This is a dedication.
There are things in life that direct us this way or that; friends, family, even the less obvious: a shooting star you witnessed when you were five years old or a certain song. However obvious or obscure, these things turn us in directions we might not have gone otherwise. Not all of them are good, nor bad, but one thing is for certain: we are forever, irrevocably made different because of them.
During the 1980s, my musical outlook was pretty much limited to what my older brothers and sister were listening to. At one end of the spectrum you had rock bands like Yes, The Alan Parsons Project and Asia, on the other, contemporary Christian artists Petra, Daniel Amos and Steve Taylor. And somewhere down the middle, you had your thrash metal bands like Overkill, Testament and Anthrax. The end result was surely the most interesting witches brew of influence I think I have ever known to exist.

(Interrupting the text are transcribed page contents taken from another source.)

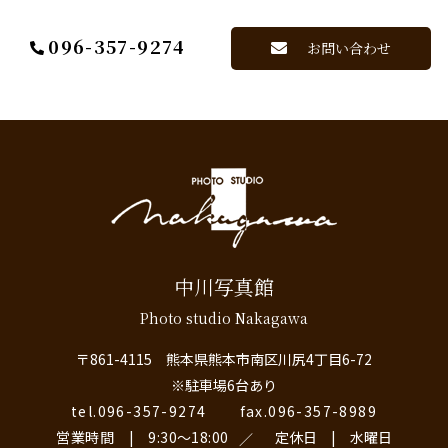
096-357-9274
お問い合わせ
中川写真館
Photo studio Nakagawa
〒861-4115 熊本県熊本市南区川尻4丁目6-72
※駐車場6台あり
tel.096-357-9274
fax.096-357-8989
営業時間 | 9:30〜18:00
定休日 | 水曜日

Nothing really was sticking with me at this point, however. Sure, I had a tape deck, people would buy me albums for birthdays, I’d make copies of some things, mix tapes, whatnot, but if you threw me Signals by Rush or Stryper’s To Hell With the Devil, it probably wouldn’t have made much difference; music was simply something to fill the silent spaces.
It wasn’t until somewhere around 1990-91 that I finally began to actually listen to what was coming out of my speakers and want to branch out a little more. Of course, being a highly impressionable pre-teen, I wasn’t going to be too daring. I was still listening to whatever Dw. and Dan were listening to, but at least I actually wanted to go out and buy the stuff myself. It was somewhere around this time that I first discovered Compact Disc and Tape Center.

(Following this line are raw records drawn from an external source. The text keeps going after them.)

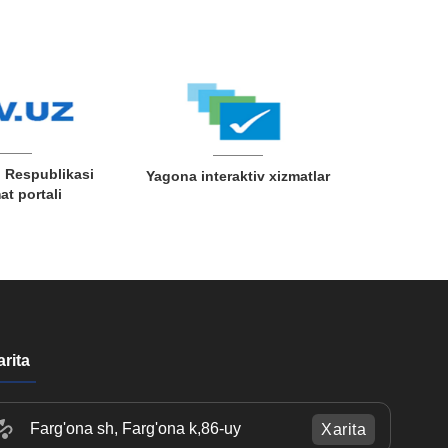
 Respublikasi
Yagona interaktiv xizmatlar
t portali
arita
Farg'ona sh, Farg'ona k,86-uy
Xarita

Compact Disc and Tape Center was, is a small, family owned music shop in Middletown, NJ, about an eight-minute ride from where I type this. It has always served the music loving community at large with the latest from your major label artists like everyone else, but where it’s really shined was in its extensive collection of some of the most obscure shit you can possibly find. It was here where one of my very first compact discs, Dream Theater’s 1992 release, Images and Words, would be purchased.

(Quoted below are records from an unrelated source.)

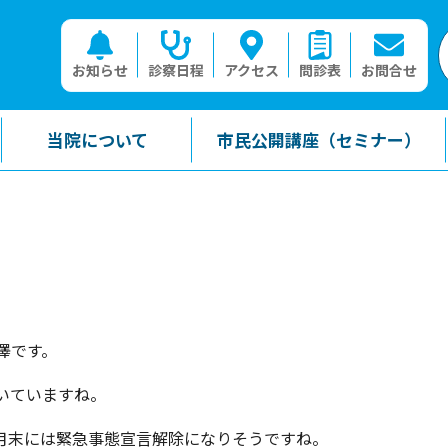
お知らせ
診察日程
アクセス
問診表
お問合せ
当院について
市民公開講座（セミナー）
澤です。
いていますね。
月末には緊急事態宣言解除になりそうですね。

By 1994-95, albums such as Tiamat’s mind-blowing Wildhoney and Paradise Lost’s Draconia
n Times were changing opinions on just what could and could not be done in heavy music, and it was in places that catered to the smaller circles of music lovers, places like Compact Disc and Tape Center, that this music was being brought to the people when the big boys were turning up their collective noses.
The reason why I am talking about Compact Disc and Tape Center now is because they will soon be no longer. A store which was able to compete with the Sam Goody’s and Wiz’s of the world for almost 20 years by carving out a little niche for themselves in the more obscure markets just cannot compete with even bigger powerhouses like Target, Best Buy and probably the most dangerous offender of all, the internet.
Don’t get me wrong, this is by no means an accusation against everyone who decided to “click to purchase” instead of taking the drive downtown, I’ve made my fair share of internet purchases, too. The industry now is simply not what it was even ten years ago. The explosion of the Internet and concurrently, Internet commerce, has resulted in some truly competitive pricing. No storefronts for an Internet shop means no need to have your shelves fully stocked. And multi-billion dollar companies like Target and Best Buy, who both moved into town in the last five years, can surely unload more merchandise at lower prices simply because they’ve got the coin to do so.
So, this episode of The John Dunphy Experience is a dedication to the memory of the Compact Disc and Tape Center which is, in a way, a dedication to the memory of a piece of my childhood that I can’t have back. We’ve all got to accept what’s happened and move on with our lives, but it’s not always the easiest thing to do. Like the nearby pumpkin patch where, as a toddler, my vivid imagination was filled with specters and phantoms, which ultimately gave way to yet another office building, this too must ultimately be mowed down and rebuilt into something else, something perhaps newer, perhaps shinier, but most certainly not as personal.
I would like to thank Tom and Sue for the many years they have provided us with the things that we’d probably not have heard on the radio as well as the things we probably would have. I want to thank you for the empty CD cases on display so I could get a chance to look at the liner notes before I made a purchase. I want to thank you for the special orders on the even more obscure stuff, including the stuff from overseas, that you didn’t happen to have in-store. And most importantly, I want to thank you for the music. Middletown will be a little more sterile and uninteresting when you close your doors for the last time.